June 23, 2025

C&S Wholesale Grocers to Acquire SpartanNash for $26.90 per Share in Cash

C&S Wholesale Grocers, LLC and SpartanNash® Company have announced that they have entered into a definitive merger agreement pursuant to which C&S will acquire SpartanNash for a purchase price of $26.90 per share of SpartanNash common stock in cash, representing total consideration of $1.77 billion, including assumed net debt. The transaction price represents a 52.5 percent premium over SpartanNash’s closing price on June 20, 2025, of $17.64 and a premium of 42.0 percent to its 30-day volume-weighted average stock price as of June 20, 2025.

The transaction has been unanimously approved by the Boards of Directors of both companies.

SpartanNash’s previously announced quarterly cash dividend of $0.22 per common share will continue to be paid on June 30, 2025, to shareholders of record as of the close of business on June 13, 2025.

“This is an exciting opportunity for our team members, partners and, notably, our customers. C&S and SpartanNash share many of the same values, including a strong emphasis on customers, teamwork and our communities. Together, we are uniting some of the most advanced capabilities and boldest innovations in the distribution market to better serve communities across the nation. At C&S, we have a legacy of braggingly happy customers, and our team members strive every day to take care of our customers’ stores as if they are our own. The combination of our two companies’ capabilities puts our collective customers’ stores and our own retail stores at the center of the plate, supporting their ability to thrive in a highly dynamic and competitive environment. Our customers need us more than ever, and we are building a sustainable platform for our team members to be able to support them long into the future,” said C&S Chief Executive Officer Eric Winn.

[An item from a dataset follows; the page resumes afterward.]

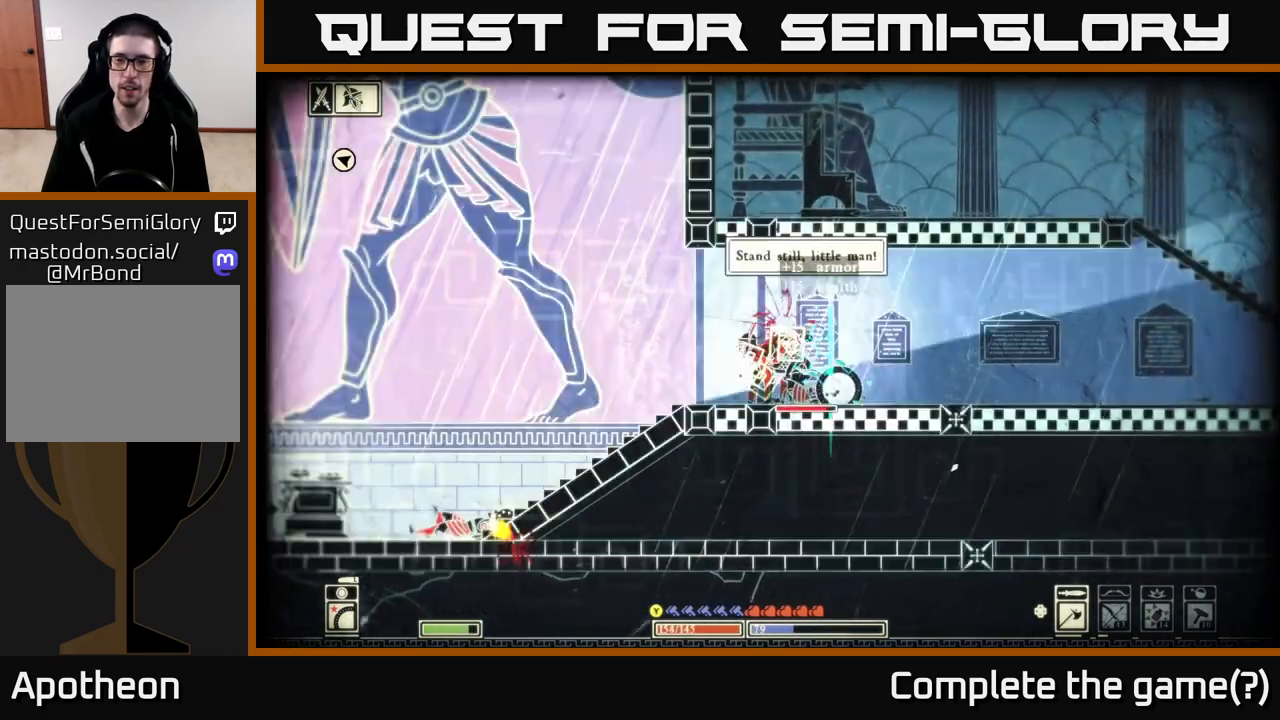
{"buttons": [], "left_stick": "right", "right_stick": "center", "events": []}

“We are energized by the opportunities this combination provides for our Associates and customers. With our organizational values in close alignment, there will be exciting new career opportunities for our people and a continued commitment to a People First culture. For our customers, this transaction creates the necessary scale, efficiency and purchasing power needed to enable independent retailers to compete more effectively with larger big box chains. Neighborhood grocers are essential pillars of our communities that we want to preserve and strengthen. A thriving hometown grocery store supports local farmers, bolsters the local economy and enhances the overall health and well-being of the community,” said SpartanNash President and CEO Tony Sarsam.

Compelling Strategic Rationale

  • Complementary Food Distribution Networks to Better Support Independent Retailers: Together, the combined company will operate almost 60 complementary distribution centers covering the US and will serve close to 10,000 independent retail locations, with collectively more than 200 corporate-run grocery stores.
  • Greater Efficiency and Scale Expected to Result in Lower Prices for Grocery Shoppers: Being able to operate at a larger scale, supported by the combined innovative capabilities of the two companies, enables a more efficient supply chain as well as an ability to secure the best possible delivered cost of goods and promotional discounts, which are expected to translate to better pricing for community retailers and at the shelf for consumers. Profit margins in the grocery industry are very low — averaging only 1.6 percent — and customers and consumers deserve the best value for food and household goods. The stability of the combined organization will allow the combined company and its customers to better compete against various extremely large global grocers in the U.S. food-at-home space, a more than $1 trillion annual industry.
  • Preserves Accessible, Affordable Nutrition and Pharmacy Services in Local Communities: Nearly half of all US counties have at least one pharmacy desert — a 10-mile radius with no retail pharmacy — and an estimated 5.6 percent of the American population lives in a food desert. Providing families with access to fresh food, essential prescription medications and health services is at the core of the combined company’s operations, distributing to community retailers and operating corporate grocery stores and pharmacies.

Transaction Details

The transaction is expected to close in late 2025, subject to certain customary closing conditions, including, among other things, SpartanNash shareholder approval and applicable regulatory approvals. C&S has obtained financing commitment letters for the Transaction. Wells Fargo has provided a debt financing commitment for the transaction.

Advisors

Solomon Partners is serving as the exclusive financial advisor to C&S. Gibson, Dunn & Crutcher is serving as legal advisor to C&S and Sullivan & Cromwell is serving as legal advisor to C&S in connection with its debt financing.

BofA Securities, Inc. is serving as exclusive financial advisor to SpartanNash. Cleary Gottlieb Steen & Hamilton is serving as legal advisor to SpartanNash.